WRITTEN TASK ->
Change every "phylum" to "division" in the stretch from the start of the records through the line containing "common name: Sandbur", and write out those lines again with nothing else altered.

— Start —

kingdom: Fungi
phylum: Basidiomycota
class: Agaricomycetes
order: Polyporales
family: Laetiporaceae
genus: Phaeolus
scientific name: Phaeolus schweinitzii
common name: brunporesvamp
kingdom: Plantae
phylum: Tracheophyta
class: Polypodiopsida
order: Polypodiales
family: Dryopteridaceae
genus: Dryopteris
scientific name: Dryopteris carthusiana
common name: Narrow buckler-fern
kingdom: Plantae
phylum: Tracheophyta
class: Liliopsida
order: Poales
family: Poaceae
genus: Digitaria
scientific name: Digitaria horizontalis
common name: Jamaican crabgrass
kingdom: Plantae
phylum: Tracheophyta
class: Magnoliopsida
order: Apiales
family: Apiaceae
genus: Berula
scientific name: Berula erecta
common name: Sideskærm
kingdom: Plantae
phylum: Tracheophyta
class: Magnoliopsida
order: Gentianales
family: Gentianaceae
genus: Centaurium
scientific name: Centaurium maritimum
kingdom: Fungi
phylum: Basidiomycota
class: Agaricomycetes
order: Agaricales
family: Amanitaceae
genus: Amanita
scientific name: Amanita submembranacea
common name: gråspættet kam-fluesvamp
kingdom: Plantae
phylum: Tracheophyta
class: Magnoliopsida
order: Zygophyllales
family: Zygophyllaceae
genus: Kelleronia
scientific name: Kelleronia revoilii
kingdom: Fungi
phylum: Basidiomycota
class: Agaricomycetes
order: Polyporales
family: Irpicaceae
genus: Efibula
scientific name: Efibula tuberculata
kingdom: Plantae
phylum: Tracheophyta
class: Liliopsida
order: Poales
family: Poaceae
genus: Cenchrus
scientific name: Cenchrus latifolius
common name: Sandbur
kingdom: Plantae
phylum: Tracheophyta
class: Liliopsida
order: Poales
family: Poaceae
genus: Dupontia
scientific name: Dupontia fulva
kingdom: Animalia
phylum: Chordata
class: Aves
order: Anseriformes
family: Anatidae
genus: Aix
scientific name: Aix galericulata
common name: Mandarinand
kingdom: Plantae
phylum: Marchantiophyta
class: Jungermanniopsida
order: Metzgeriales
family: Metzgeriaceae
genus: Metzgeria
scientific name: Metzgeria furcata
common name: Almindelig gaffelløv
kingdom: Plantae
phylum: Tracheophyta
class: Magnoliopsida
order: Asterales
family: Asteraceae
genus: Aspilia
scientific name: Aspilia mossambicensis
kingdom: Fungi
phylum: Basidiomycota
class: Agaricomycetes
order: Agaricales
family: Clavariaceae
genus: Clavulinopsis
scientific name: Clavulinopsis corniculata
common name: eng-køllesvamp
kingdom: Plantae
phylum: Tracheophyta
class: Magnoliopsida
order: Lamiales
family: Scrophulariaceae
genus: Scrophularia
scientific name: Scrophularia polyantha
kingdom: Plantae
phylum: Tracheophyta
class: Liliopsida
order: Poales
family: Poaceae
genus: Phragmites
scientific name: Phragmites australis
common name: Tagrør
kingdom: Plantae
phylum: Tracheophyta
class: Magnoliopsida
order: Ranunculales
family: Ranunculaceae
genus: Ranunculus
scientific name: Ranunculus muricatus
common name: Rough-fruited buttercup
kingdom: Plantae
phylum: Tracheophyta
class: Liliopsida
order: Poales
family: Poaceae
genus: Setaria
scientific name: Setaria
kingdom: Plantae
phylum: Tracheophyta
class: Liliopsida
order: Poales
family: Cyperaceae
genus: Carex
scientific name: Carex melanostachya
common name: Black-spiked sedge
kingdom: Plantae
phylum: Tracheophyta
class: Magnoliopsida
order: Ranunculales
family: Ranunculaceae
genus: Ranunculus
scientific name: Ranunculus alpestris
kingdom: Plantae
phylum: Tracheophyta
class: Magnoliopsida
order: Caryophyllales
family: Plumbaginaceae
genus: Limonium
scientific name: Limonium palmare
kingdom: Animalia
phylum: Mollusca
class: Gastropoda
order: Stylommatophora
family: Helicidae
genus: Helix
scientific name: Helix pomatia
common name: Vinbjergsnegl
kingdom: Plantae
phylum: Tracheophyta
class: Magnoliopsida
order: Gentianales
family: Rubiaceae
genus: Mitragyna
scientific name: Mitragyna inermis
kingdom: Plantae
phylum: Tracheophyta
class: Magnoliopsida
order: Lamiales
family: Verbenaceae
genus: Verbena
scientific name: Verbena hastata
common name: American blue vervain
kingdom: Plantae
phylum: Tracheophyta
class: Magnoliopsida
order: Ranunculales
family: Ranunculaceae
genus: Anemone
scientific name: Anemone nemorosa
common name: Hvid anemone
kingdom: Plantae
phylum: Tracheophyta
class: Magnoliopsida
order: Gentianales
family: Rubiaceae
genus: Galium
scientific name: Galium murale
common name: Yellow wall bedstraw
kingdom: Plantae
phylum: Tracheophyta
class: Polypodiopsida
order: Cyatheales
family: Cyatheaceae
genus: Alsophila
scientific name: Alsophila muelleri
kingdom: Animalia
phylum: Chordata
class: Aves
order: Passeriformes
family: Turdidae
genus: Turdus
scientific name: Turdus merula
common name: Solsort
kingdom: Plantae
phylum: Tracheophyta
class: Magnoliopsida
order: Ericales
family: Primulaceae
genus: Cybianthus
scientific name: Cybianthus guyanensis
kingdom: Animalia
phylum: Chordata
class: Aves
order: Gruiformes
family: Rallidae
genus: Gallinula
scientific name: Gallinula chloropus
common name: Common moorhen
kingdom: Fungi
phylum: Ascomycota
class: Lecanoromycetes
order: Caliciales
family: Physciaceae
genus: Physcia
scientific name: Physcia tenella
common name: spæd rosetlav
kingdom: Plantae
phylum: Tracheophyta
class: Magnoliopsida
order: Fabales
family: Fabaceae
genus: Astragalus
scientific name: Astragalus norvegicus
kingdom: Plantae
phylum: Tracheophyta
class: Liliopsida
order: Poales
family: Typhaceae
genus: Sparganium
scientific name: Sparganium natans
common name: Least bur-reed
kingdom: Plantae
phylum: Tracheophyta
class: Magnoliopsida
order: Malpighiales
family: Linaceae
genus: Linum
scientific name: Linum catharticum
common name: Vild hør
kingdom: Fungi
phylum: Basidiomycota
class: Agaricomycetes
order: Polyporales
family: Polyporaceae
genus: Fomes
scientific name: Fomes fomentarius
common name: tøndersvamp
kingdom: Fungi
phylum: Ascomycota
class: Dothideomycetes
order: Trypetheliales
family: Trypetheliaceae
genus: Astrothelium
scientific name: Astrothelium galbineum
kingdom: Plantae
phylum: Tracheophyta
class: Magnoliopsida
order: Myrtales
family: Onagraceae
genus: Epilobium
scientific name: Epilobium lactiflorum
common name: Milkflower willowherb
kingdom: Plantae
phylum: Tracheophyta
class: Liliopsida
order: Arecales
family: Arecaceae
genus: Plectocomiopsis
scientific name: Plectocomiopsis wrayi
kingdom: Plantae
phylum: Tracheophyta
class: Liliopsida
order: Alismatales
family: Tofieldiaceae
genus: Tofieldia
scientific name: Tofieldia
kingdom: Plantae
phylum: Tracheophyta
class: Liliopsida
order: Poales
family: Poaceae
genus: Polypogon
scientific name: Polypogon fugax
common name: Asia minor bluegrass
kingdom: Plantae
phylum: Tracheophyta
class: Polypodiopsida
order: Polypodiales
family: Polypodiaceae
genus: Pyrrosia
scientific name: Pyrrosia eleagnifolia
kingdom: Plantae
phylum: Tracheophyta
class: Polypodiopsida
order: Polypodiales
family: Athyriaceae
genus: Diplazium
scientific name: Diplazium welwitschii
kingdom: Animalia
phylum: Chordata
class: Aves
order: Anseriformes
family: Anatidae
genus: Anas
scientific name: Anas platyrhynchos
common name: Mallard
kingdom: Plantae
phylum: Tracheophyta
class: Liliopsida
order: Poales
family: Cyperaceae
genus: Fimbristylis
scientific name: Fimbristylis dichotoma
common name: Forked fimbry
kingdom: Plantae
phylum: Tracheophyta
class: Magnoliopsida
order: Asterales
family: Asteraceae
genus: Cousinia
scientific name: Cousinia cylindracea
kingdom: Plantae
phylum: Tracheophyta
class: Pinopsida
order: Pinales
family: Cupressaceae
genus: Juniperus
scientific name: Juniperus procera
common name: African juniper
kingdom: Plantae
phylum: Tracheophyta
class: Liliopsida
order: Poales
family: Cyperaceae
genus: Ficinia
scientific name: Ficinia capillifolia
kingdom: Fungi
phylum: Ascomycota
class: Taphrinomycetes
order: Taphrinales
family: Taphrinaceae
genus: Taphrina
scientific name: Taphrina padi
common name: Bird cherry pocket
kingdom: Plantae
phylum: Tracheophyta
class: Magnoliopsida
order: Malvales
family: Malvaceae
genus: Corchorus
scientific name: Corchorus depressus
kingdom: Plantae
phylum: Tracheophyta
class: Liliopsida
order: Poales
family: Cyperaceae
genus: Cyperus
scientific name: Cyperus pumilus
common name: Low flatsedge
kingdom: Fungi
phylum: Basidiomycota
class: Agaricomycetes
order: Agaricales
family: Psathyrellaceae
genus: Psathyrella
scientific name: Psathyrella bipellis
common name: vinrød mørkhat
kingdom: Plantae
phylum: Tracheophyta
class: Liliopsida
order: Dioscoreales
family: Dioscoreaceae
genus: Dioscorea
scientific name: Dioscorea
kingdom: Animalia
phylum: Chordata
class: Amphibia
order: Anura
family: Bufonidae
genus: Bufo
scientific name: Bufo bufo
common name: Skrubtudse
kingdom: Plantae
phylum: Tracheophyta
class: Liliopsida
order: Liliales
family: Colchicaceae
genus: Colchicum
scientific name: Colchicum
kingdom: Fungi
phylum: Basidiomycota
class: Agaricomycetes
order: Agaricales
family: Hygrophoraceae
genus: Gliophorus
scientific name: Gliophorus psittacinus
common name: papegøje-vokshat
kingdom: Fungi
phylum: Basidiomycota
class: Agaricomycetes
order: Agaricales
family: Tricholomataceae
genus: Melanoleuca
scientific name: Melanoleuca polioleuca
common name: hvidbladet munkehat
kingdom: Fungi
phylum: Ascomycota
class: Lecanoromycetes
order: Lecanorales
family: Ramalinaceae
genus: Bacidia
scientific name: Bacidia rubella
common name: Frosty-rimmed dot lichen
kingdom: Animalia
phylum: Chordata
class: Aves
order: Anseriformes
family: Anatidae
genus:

— End —

RESULT OF THE TASK ->
kingdom: Fungi
division: Basidiomycota
class: Agaricomycetes
order: Polyporales
family: Laetiporaceae
genus: Phaeolus
scientific name: Phaeolus schweinitzii
common name: brunporesvamp
kingdom: Plantae
division: Tracheophyta
class: Polypodiopsida
order: Polypodiales
family: Dryopteridaceae
genus: Dryopteris
scientific name: Dryopteris carthusiana
common name: Narrow buckler-fern
kingdom: Plantae
division: Tracheophyta
class: Liliopsida
order: Poales
family: Poaceae
genus: Digitaria
scientific name: Digitaria horizontalis
common name: Jamaican crabgrass
kingdom: Plantae
division: Tracheophyta
class: Magnoliopsida
order: Apiales
family: Apiaceae
genus: Berula
scientific name: Berula erecta
common name: Sideskærm
kingdom: Plantae
division: Tracheophyta
class: Magnoliopsida
order: Gentianales
family: Gentianaceae
genus: Centaurium
scientific name: Centaurium maritimum
kingdom: Fungi
division: Basidiomycota
class: Agaricomycetes
order: Agaricales
family: Amanitaceae
genus: Amanita
scientific name: Amanita submembranacea
common name: gråspættet kam-fluesvamp
kingdom: Plantae
division: Tracheophyta
class: Magnoliopsida
order: Zygophyllales
family: Zygophyllaceae
genus: Kelleronia
scientific name: Kelleronia revoilii
kingdom: Fungi
division: Basidiomycota
class: Agaricomycetes
order: Polyporales
family: Irpicaceae
genus: Efibula
scientific name: Efibula tuberculata
kingdom: Plantae
division: Tracheophyta
class: Liliopsida
order: Poales
family: Poaceae
genus: Cenchrus
scientific name: Cenchrus latifolius
common name: Sandbur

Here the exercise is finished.